- **EJERCICIOS POR RESOLVER**
A) Resume en dos oraciones el texto sobre la tortilla.
B) En el texto sobre la tortilla, cambia el nombre «Coneval» por «INEGI» y reescribe el pasaje que comienza con «Y, sin embargo, ahora» y continúa hasta «no se vendieron.».

- **TEXTO BASE**
--------------------------------------------------
Según observó Salvador Novo, en el proceso de cocción de la tortilla sobre el comal hay un momento decisivo de intervención divina: cuando la masa debidamente adelgazada y redondeada empieza a inflarse «como si hubiera cobrado vida, como si quisiera volar, ascender, como si Ehécatl [dios del viento] la hubiera insuflado». Es la señal de retirarla «dulcemente del comalli», cuando ya hay una «epidermis», dice Novo, sobre esa «carne de nuestra carne». Una prueba inequívoca de identidad de un mexicano podría consistir en preguntar cuál es el reverso y cuál el anverso de la tortilla: por dónde hay que sostenerla sobre la palma y por dónde se le echa el guiso, vamos. «¡Delante de mí no se hinche!», decía mi papá al darle un manotazo a la tortilla que había hecho así, plena y oronda, su viaje desde la estufa hasta la mesa, humeante, fragante, suavísima, para enseguida hacerla rollito y pasármela, antes de agarrar otra para él.
(Gastrónomo sabio y gran tragón, en varias ocasiones se ocupó Novo de la tortilla, siempre de modo memorable porque siempre, al leerlo, acaba uno con hambre: «Es nuestra comestible cuchara y el seguro tenedor para el cuchillo de nuestros dientes. Cortada en cuatro perfectos triángulos de cateto curvo, ¡qué perfectamente se pliegan a la presión de nuestros dedos a forrar, capturar y enriquecer el sabor del bocado de carne, o el chicharrón guisado, o los frijoles, o el arroz, y el último triángulo recoge hasta el último vestigio de salsa, y desaparece dentro de nuestro deleite!»).
No hace falta abundar en las razones de la imbricación profunda de la tortilla en el ser del mexicano, en las explicaciones que en ella se envuelven acerca de nuestra historia y de lo que somos (y de lo que nos espera); ni tampoco es necesario repasar el papel esencial que, como elemento fundamental de nuestra alimentación a lo largo de los siglos, la tortilla cumple para descifrar las sucesivas configuraciones sociales que nos hemos dado. O no nos hace falta a los mexicanos, mejor dicho, pues en el trance de llenar la panza toda interpretación sobra y todo nos queda clarísimo: la vida sin tortillas sería inimaginable.
Y, sin embargo, ahora mismo, cada vez más estarán siendo los mexicanos que deben empezar a imaginarse esa vida, o que ya están padeciéndola, gracias al encarecimiento imparable de las tortillas: ¡30 pesos el kilo, hace un par de días en algunos estados! Según el periódico El País, en lo que va del año el aumento ha sido de 11 por ciento —la misma nota consigna que, según el Coneval, el consumo anual per capita de tortilla en el medio urbano es de 56.7 kilos, y en el medio rural de 79.5—. Y no parece que la tendencia vaya a cambiar en el futuro cercano. Otras informaciones daban cuenta, en la semana, de la irrupción en el paisaje de tortillas «piratas», desde luego más baratas, pero hechas con maíz de mala calidad, deficientemente nixtamalizado con agua no potable y revuelto con desperdicios de tortillas viejas que no se vendieron.
--------------------------------------------------
- **MATERIAL PROPORCIONADO**

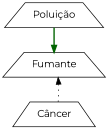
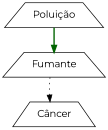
  digraph {
    fontname=Montserrat
    rank=same
    node [fontname=Montserrat shape=trapezium]
    edge [fontname=Montserrat]
    n1 [label=Fumante]
    n2 [label="Câncer"]
    n3 [label="Poluição"]
-   n2 -> n1 [color=black style=dotted]
+   n1 -> n2 [color=black style=dotted]
    n3 -> n1 [color=darkgreen style=bold]
  }
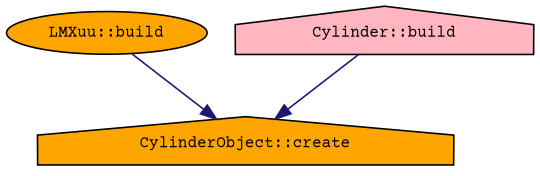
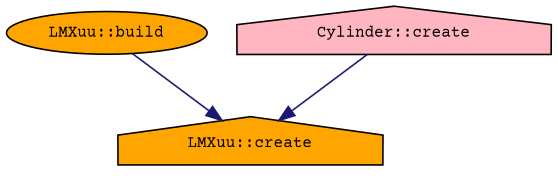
  digraph {
    fontname="Courier Prime"
    rankdir=TB
    node [color=black fillcolor=orange fontname="Courier Prime" fontsize=10 shape=house style=filled]
    edge [color=midnightblue fontname="Courier Prime" fontsize=10 labelfontname=Helvetica labelfontsize=10 style=solid]
    n1 [fontcolor=black height=0.2 label="LMXuu::build" shape=ellipse width=0.4]
-   n2 [height=0.2 label="CylinderObject::create" width=0.4]
-   n3 [fillcolor=lightpink height=0.2 label="Cylinder::build" width=0.4]
+   n2 [height=0.2 label="LMXuu::create" width=0.4]
+   n3 [fillcolor=lightpink height=0.2 label="Cylinder::create" width=0.4]
    n1 -> n2
    n3 -> n2
  }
--------------------------------------------------
- **RESPUESTAS**
A) Para los mexicanos, la tortilla es un elemento fundamental de su alimentación y está profundamente ligada a su ser, al punto de que la vida sin ella sería inimaginable, como lo muestran los pasajes memorables que le dedicó Salvador Novo. Sin embargo, su precio sube sin freno, con un aumento de 11 por ciento en lo que va del año y hasta 30 pesos el kilo en algunos estados, y han aparecido tortillas «piratas» más baratas pero hechas con maíz de mala calidad.

B)
Y, sin embargo, ahora mismo, cada vez más estarán siendo los mexicanos que deben empezar a imaginarse esa vida, o que ya están padeciéndola, gracias al encarecimiento imparable de las tortillas: ¡30 pesos el kilo, hace un par de días en algunos estados! Según el periódico El País, en lo que va del año el aumento ha sido de 11 por ciento —la misma nota consigna que, según el INEGI, el consumo anual per capita de tortilla en el medio urbano es de 56.7 kilos, y en el medio rural de 79.5—. Y no parece que la tendencia vaya a cambiar en el futuro cercano. Otras informaciones daban cuenta, en la semana, de la irrupción en el paisaje de tortillas «piratas», desde luego más baratas, pero hechas con maíz de mala calidad, deficientemente nixtamalizado con agua no potable y revuelto con desperdicios de tortillas viejas que no se vendieron.